Capillary end effect develops in tight gas and shale formations near hydraulic fractures during flow back of the fracturing treatment water and extends into the natural gas production period. Previous studies showed the potential flow impairment mechanisms in tight gas and shale formations and discussed to a certain extent that they may influence a well’s performance during production. However, these studies did not consider the existence of capillary end effect. This paper presents the impact of the stress change on the micro-fractures permeability and how that compares to the capillary end effect. In addition, we study the interplay of capillarity in micro-fractures and osmosis in clay pores during the flow-back and production periods. The study considered simulation of a triple porosity formation representative of source rocks such as organic-rich shales.

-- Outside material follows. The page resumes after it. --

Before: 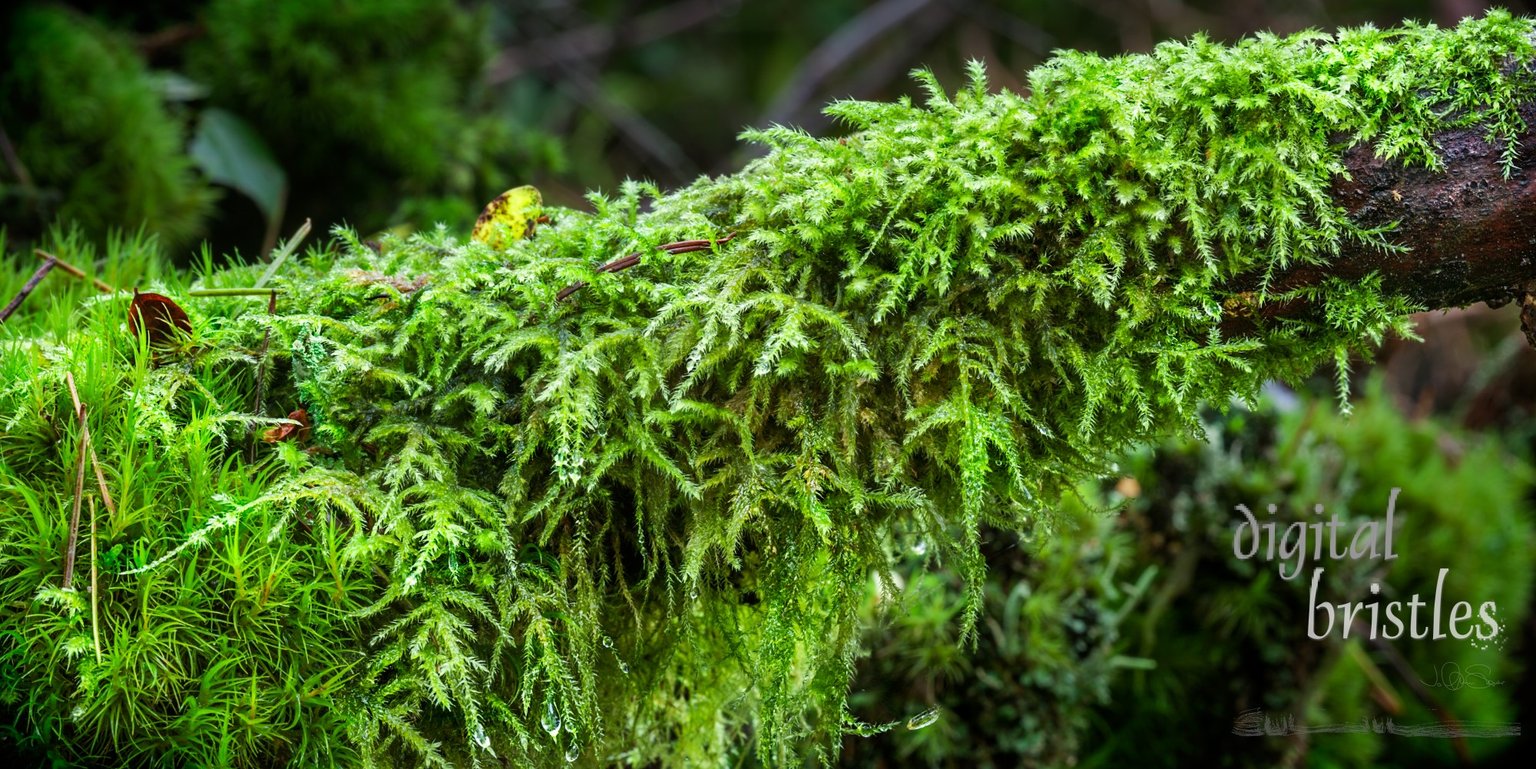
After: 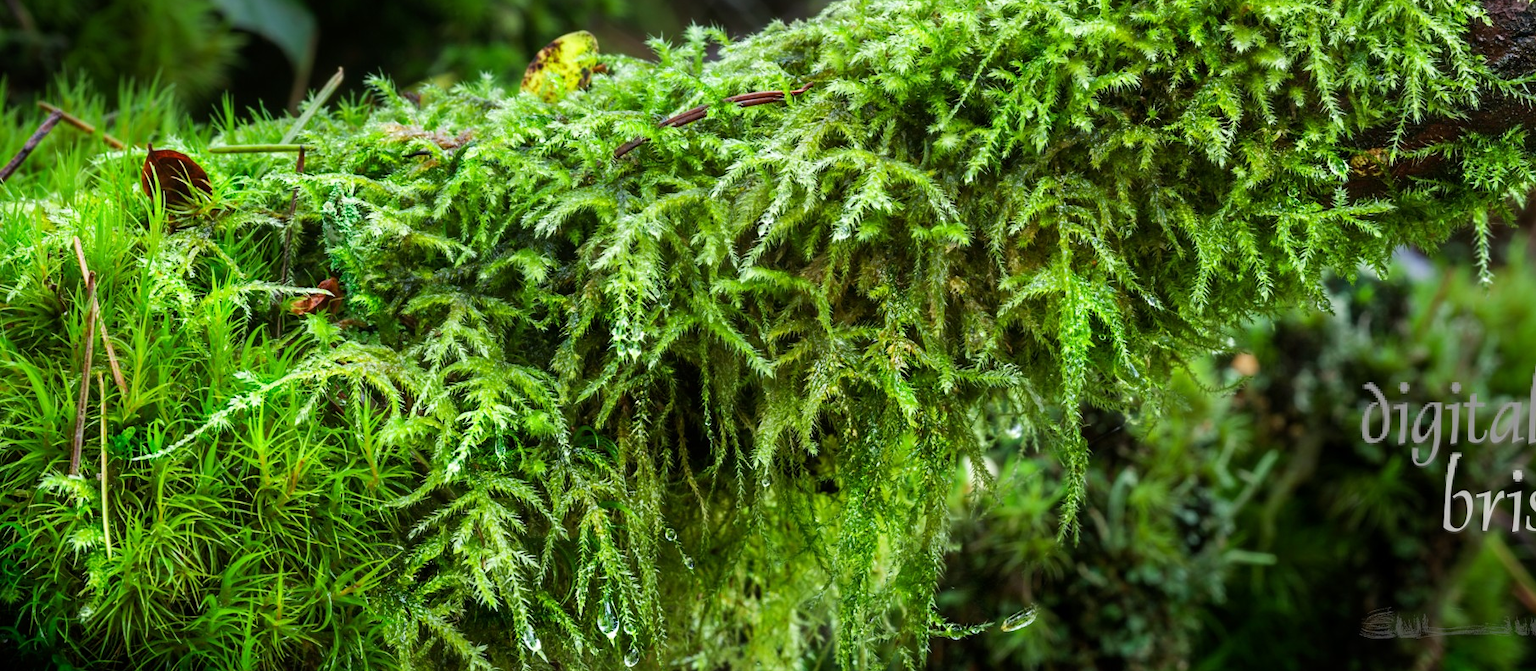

The fully implicit integral finite difference method is used for modelling a multi-phase flow in shale reservoir. The reservoir model has a multi-scale pore structure with secondary pores consisting of micro-fractures and cracks, and small primary pores that belong to the inorganic particles, interlayer clays and kerogen. The primary pore pressure changes due to osmosis of the injected fresh water into the clays and the associated clay swelling, and due to natural gas release (desorption and diffusion) from kerogen. The model simulates water-gas flow in the secondary pore network with a capillary discontinuity at the hydraulic fracture-matrix interface in addition to changes in total stress due to changes in the primary pores pressure.
The simulation results show that the capillary end effect cause significant formation damage during the flow back and production periods by holding the water saturation near the fracture at a higher level than that based on spontaneous imbibition of water. The effect makes water less mobile in the formation during the flow-back, and tends to block gas flow. The stress-related effects of the primary pores are relatively less important. We showed that the capillary end effect cannot be removed completely but can be reduced significantly by controlling the wellbore flowing pressure and by altering the formation wettability.
A new multi-phase reservoir flow simulation model which including capillary end effect is developed to understand the capillary end effect on the removal of the water from the formation and gas production. The correct value of interstitial water saturation and end of gas relative permeability is predicted to correct the error in saturation, relative permeability, and capillary pressure calculation because of capillary end effect. This model can be used to optimize the hydraulic fracturing design during shale gas production.